As more organizations look to operationalize generative artificial intelligence (AI), it’s become clear that many of them will need to revisit their core database strategy as they simultaneously adopt frameworks such as LangChain to expose data to large language models (LLMs). Those changing requirements are, not surprisingly, setting off a feeding frenzy among providers of database platforms.

Google, for example, this week announced it has generally made available AlloyDB AI, an extension of its Postgres database platform that makes it possible to convert data into a vector format that can then be used to expose an LLM to data beyond what it was initially trained on.

At the same time, Google is making available a public preview of vector search capabilities that have been added to its implementations of Spanner, MySQL and Redis databases.

In addition, Google is integrating its BigQuery data warehouse with Vertex AI, a machine learning operations (MLOps) platform for managing the building of AI models, to make it simple to expose text and speech to AI models. Google is also making Gemini 1.0 Pro accessible for BigQuery customers via Vertex AI.

Finally, Google is adding integrations with LangChain, a framework for developing applications powered by language models.

The overall goal is to make it simpler for IT teams to drive use cases involving analytics such as semantic search, similarity detection and retrieval-augmented generation (RAG) using data stored in multiple types of databases, says Brad Calder, general manager and vice president of engineering for Google Cloud. “Data is crucial for AI,” he notes.

It’s not clear to what degree organizations are prepared to rip and replace their existing database management platforms to operationalize AI. Many of their existing operations depend on platforms that have been in place for years and the cost of replacing them could easily be prohibitive.

On the other hand, numerous silos have emerged over the years, so AI may present IT teams with an opportunity to consolidate platforms in a way that makes it simpler to manage data at scale. Those efforts should also help reduce the total cost of IT by reducing licensing costs and, potentially, the size of the IT staff needed to manage their data.

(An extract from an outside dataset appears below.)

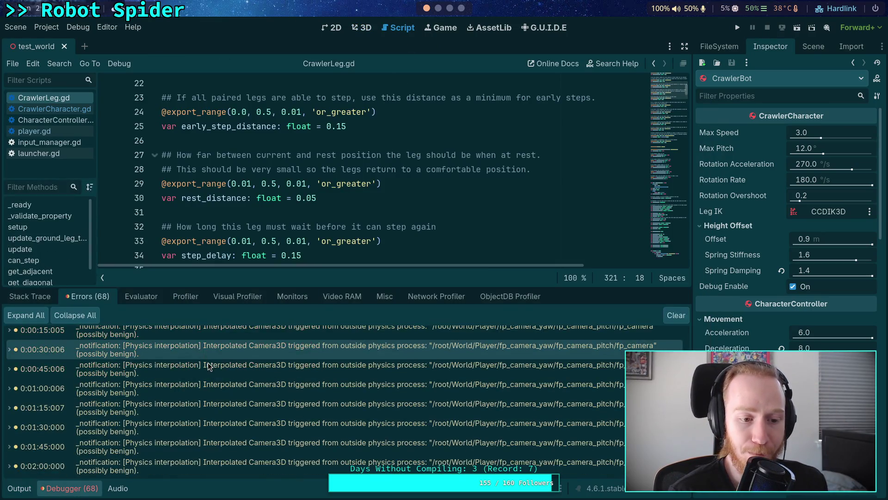
pyautogui.click(676, 318)
# Collapse the bottom panel and switch to the Python terminal on workspace 4.
pyautogui.click(20, 489)
pyautogui.click(28, 489)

One way or another, organizations will have to revisit the way they manage data at scale in the age of AI. Less clear is how data management teams typically led by data engineers will collaborate with the data science and DevOps teams that build and ultimately deploy AI models. Each organization will need to determine how best to structure teams that have widely divergent cultures as they seek to operationalize AI in the coming year.

In the meantime, IT teams will need to explain why investments in data management will need to be made to realize the promise of AI. That conversation may be a little uncomfortable, however, because many of those business executives tend to assume that those investments have already been made, given the amount of investment that has previously been made in IT.